«La Prealpina» - 28 marzo 2011
La traversata del lago

ltpa, il prof di geografia diventa romanziere
Libro di Raffaele sul declino del nostro lago

VARESE - Nei giorni scorsi, all'ltpa "Nuccia Casula", è stato presentato un libro edito da Arterigere intitolato "La traversata del lago". L'iniziativa è stata organizzata dalla sezione provinciale dell'Associazione Italiana insegnanti di Geografia, presieduta dal professor Valerio Raffaele che ha introdotto l'autore, Raffaele Pugliese, docente di ruolo di Geografia al Casula da dodici anni e residente ormai da quattro lustri nella nostra città.
La sua sensibilità di geografo attento al territorio che lo ospita da quando ha lasciato la sua terra d'origine, la Basilicata, ne qualificano il cimento letterario.
Pugliese durante la presentazione ha raccontato: «Il protagonista, il giovane Amerigo, vive sulle sponde del lago di Varese e apprende da Ezio, vecchio e saggio pescatore, la storia naturale del suo lago. La conoscenza del mondo esteriore gli è infatti indispensabile per la comprensione del suo universo interiore travagliato dal lutto della perdita del padre e dall'incertezza sulla scelta dell'indirizzo da dare al suo futuro».
Lo scrittore descrive inoltre il dramma dell'inquinamento del lago culminato in una notte del luglio del 1964 quando il livello di ossigenazione delle acque, per effetto dell'eutrofizzazione, scese così in basso da provocare un'ingente moria di persici, alborelle ed altre specie ittiche.
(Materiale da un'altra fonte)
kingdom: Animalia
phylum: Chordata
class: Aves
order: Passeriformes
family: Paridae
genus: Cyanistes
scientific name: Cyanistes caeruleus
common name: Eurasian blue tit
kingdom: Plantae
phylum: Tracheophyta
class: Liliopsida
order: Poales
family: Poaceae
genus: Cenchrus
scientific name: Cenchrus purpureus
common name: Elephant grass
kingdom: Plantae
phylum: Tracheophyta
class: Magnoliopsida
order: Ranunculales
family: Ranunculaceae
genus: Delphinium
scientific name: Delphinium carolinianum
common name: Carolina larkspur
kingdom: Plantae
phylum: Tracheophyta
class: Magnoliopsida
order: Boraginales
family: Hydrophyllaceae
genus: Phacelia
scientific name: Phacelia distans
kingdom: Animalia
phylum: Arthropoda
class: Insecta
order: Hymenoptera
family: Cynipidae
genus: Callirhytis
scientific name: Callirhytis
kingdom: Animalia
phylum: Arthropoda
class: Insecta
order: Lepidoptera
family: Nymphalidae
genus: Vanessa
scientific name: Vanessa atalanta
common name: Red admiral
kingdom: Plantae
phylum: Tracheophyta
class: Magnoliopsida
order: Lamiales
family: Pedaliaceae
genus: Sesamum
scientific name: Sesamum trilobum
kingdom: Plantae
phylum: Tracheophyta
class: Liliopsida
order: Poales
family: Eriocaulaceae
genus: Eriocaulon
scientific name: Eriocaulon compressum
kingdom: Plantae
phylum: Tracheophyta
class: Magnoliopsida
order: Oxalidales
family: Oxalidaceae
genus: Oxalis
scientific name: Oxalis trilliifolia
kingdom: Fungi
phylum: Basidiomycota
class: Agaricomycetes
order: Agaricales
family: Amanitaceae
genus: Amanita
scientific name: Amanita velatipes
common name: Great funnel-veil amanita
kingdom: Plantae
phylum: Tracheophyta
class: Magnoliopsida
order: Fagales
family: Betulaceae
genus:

Il libro ripercorre questa infelice esperienza vissuta non solo dai pescatori, ma dall'intera comunità insediata intorno al lago.
Da quel momento tutti si resero conto che questo bacino era gravemente ammalato: il "paradiso" nel quale erano nati Amerigo ed Ezio era andato perduto.
Nel romanzo si parla anche di luoghi: dal profilo austero del Campo dei Fiori che si specchia nel lago al promontorio del Pizzo, dall'isolino Virginia al Tinella, dal chiostro di Voltorre al Canale Brabbia che collega il lago alla Palude omonima.
Il lettore riceve anche utili stimoli per accostarsi al vissuto - e non solo ad una visione panoramica e lontana - di questo bacino. Così il lago di Amerigo rinasce e si arricchisce nella geografia dell'immaginario di chi ne legge la storia. Pugliese ha concluso: «Ogni romanzo ha una geografia che emerge dalla trama letteraria come sistema di relazioni e oggetti che strutturano e sorreggono il discorso narrativo. Talvolta questa rete è così evidente che l'opera viene inserita nella grande categoria della letteratura di viaggio».
Numerose domande dei presenti hanno ulteriormente contribuito a far conoscere l'autore e il suo sforzo letterario che sicuramente continuerà a vantaggio di tutti, in particolare anche della scuola varesina.